These grasslands flourished in the presence of large herds of ruminants that served four important functions. A) They regularly consumed old plant material, which kept plants healthy and growing. B) They armored the soil surface with plant litter, which enabled the soil to retain moisture. C) They fertilized plants with their dung and urine. D) They bunched together for fear of pack-hunting predators, and kept moving on to find fresh pasture, which gave the grass a recovery period. Ruminants and grasses evolved with each other over eons, and depended on each other for survival. Over time, domestic ruminants came alongside wild ruminants, but this made no difference to the grasses so long as the domestic herds were bunched and moving, just like their wild ancestors.

For a variety of historical reasons, the nomadic cowboys of antiquity disappeared from the Negev, and their herds disappeared with them. In the absence of the grazing, trampling, fertilizing, and moving herds, the grasses, which rely on these ruminant functions to stay healthy, began to die. As evapotranspiration (water vapor being released from leaves) ceased, the air lost its humidity, rainfall decreased, more grass died, and more ruminants died. This vicious cycle created the moonscape Negev which now constitutes 55% of Israel’s landmass.

Can anything be done to halt this process, or even reverse it? The answer is a hopeful, emphatic Yes. About four decades ago, an ecologist named Allan Savory began to explore how to manage livestock in harmony with nature by imitating the behavior of the wild herds on the Serengeti. The ranchers in South Africa and Zimbabwe who implemented these ideas proved that it is possible to heal the poorest land with nature-mimicking grazing management and vigorous, hardy cattle. Their methods have been successfully reproduced in multiple countries throughout the world, and I hope that Israel will be added to this list.

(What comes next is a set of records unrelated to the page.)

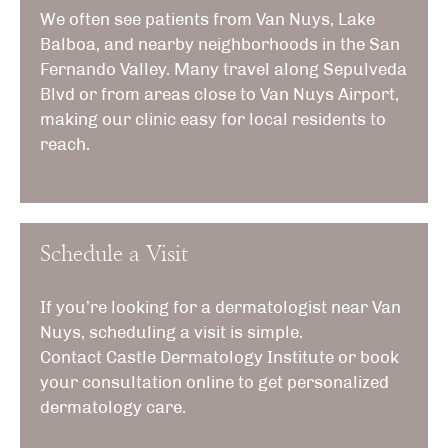
We often see patients from Van Nuys, Lake
Balboa, and nearby neighborhoods in the San
Fernando Valley. Many travel along Sepulveda
Blvd or from areas close to Van Nuys Airport,
making our clinic easy for local residents to
reach.
Schedule a Visit
If you’re looking for a dermatologist near Van
Nuys, scheduling a visit is simple.
Contact
Castle Dermatology Institute
or book
your consultation online to get personalized
dermatology care.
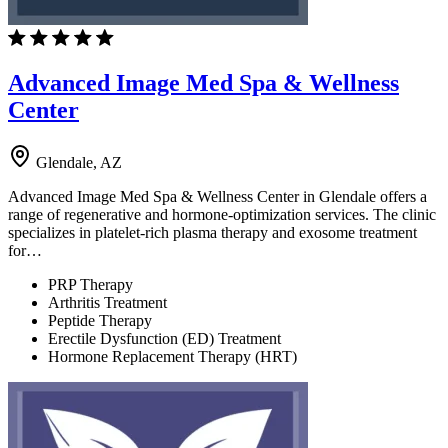
Advanced Image Med Spa & Wellness
Center
Glendale, AZ
Advanced Image Med Spa & Wellness Center in Glendale offers a
range of regenerative and hormone-optimization services. The clinic
specializes in platelet-rich plasma therapy and exosome treatment
for…
PRP Therapy
Arthritis Treatment
Peptide Therapy
Erectile Dysfunction (ED) Treatment
Hormone Replacement Therapy (HRT)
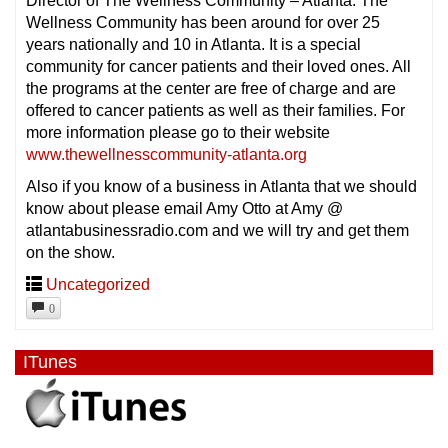
Director of The Wellness Community – Atlanta. The
Wellness Community has been around for over 25
years nationally and 10 in Atlanta. It is a special
community for cancer patients and their loved ones. All
the programs at the center are free of charge and are
offered to cancer patients as well as their families. For
more information please go to their website
www.thewellnesscommunity-atlanta.org
Also if you know of a business in Atlanta that we should
know about please email Amy Otto at Amy @
atlantabusinessradio.com and we will try and get them
on the show.
Uncategorized
0
ITunes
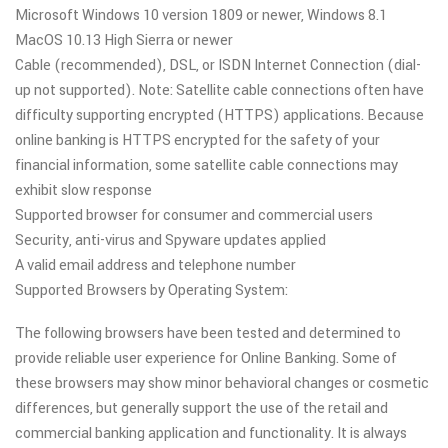
Microsoft Windows 10 version 1809 or newer, Windows 8.1
MacOS 10.13 High Sierra or newer
Cable (recommended), DSL, or ISDN Internet Connection (dial-
up not supported). Note: Satellite cable connections often have
difficulty supporting encrypted (HTTPS) applications. Because
online banking is HTTPS encrypted for the safety of your
financial information, some satellite cable connections may
exhibit slow response
Supported browser for consumer and commercial users
Security, anti-virus and Spyware updates applied
A valid email address and telephone number
Supported Browsers by Operating System:
The following browsers have been tested and determined to
provide reliable user experience for Online Banking. Some of
these browsers may show minor behavioral changes or cosmetic
differences, but generally support the use of the retail and
commercial banking application and functionality. It is always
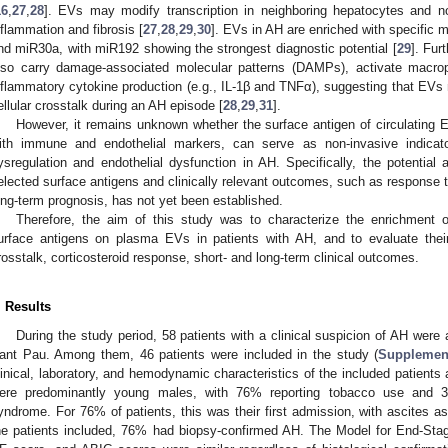
16
,
27
,
28
]. EVs may modify transcription in neighboring hepatocytes and no
nflammation and fibrosis [
27
,
28
,
29
,
30
]. EVs in AH are enriched with specific
nd miR30a, with miR192 showing the strongest diagnostic potential [
29
]. Fur
lso carry damage-associated molecular patterns (DAMPs), activate macro
nflammatory cytokine production (e.g., IL-1β and TNFα), suggesting that EVs 
ellular crosstalk during an AH episode [
28
,
29
,
31
].
However, it remains unknown whether the surface antigen of circulating E
ith immune and endothelial markers, can serve as non-invasive indicat
ysregulation and endothelial dysfunction in AH. Specifically, the potentia
elected surface antigens and clinically relevant outcomes, such as response to
ong-term prognosis, has not yet been established.
Therefore, the aim of this study was to characterize the enrichment 
urface antigens on plasma EVs in patients with AH, and to evaluate thei
rosstalk, corticosteroid response, short- and long-term clinical outcomes.
. Results
During the study period, 58 patients with a clinical suspicion of AH were 
ant Pau. Among them, 46 patients were included in the study (
Supplemen
linical, laboratory, and hemodynamic characteristics of the included patients
ere predominantly young males, with 76% reporting tobacco use and 3
yndrome. For 76% of patients, this was their first admission, with ascites a
he patients included, 76% had biopsy-confirmed AH. The Model for End-St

Israeli ranchers can reverse desertification and restore the Negev to grassland with astonishing speed, if a few conditions are met:

  1. Israeli law enforcement needs to provide much more stringent protection of livestock from terrorists who mutilate and kill them. At a minimum, Israeli ranchers need to be freed to use lethal force to defend themselves and their animals without worrying about getting arrested and prosecuted for doing so.
  2. The Ministry of Agriculture should do everything in its power to facilitate this great work. This would include training programs in Holistic Planned Grazing, making water more accessible for ranchers, and cost share programs to help ranchers buy portable electric fencing, water systems, mineral and feed supplements, etc.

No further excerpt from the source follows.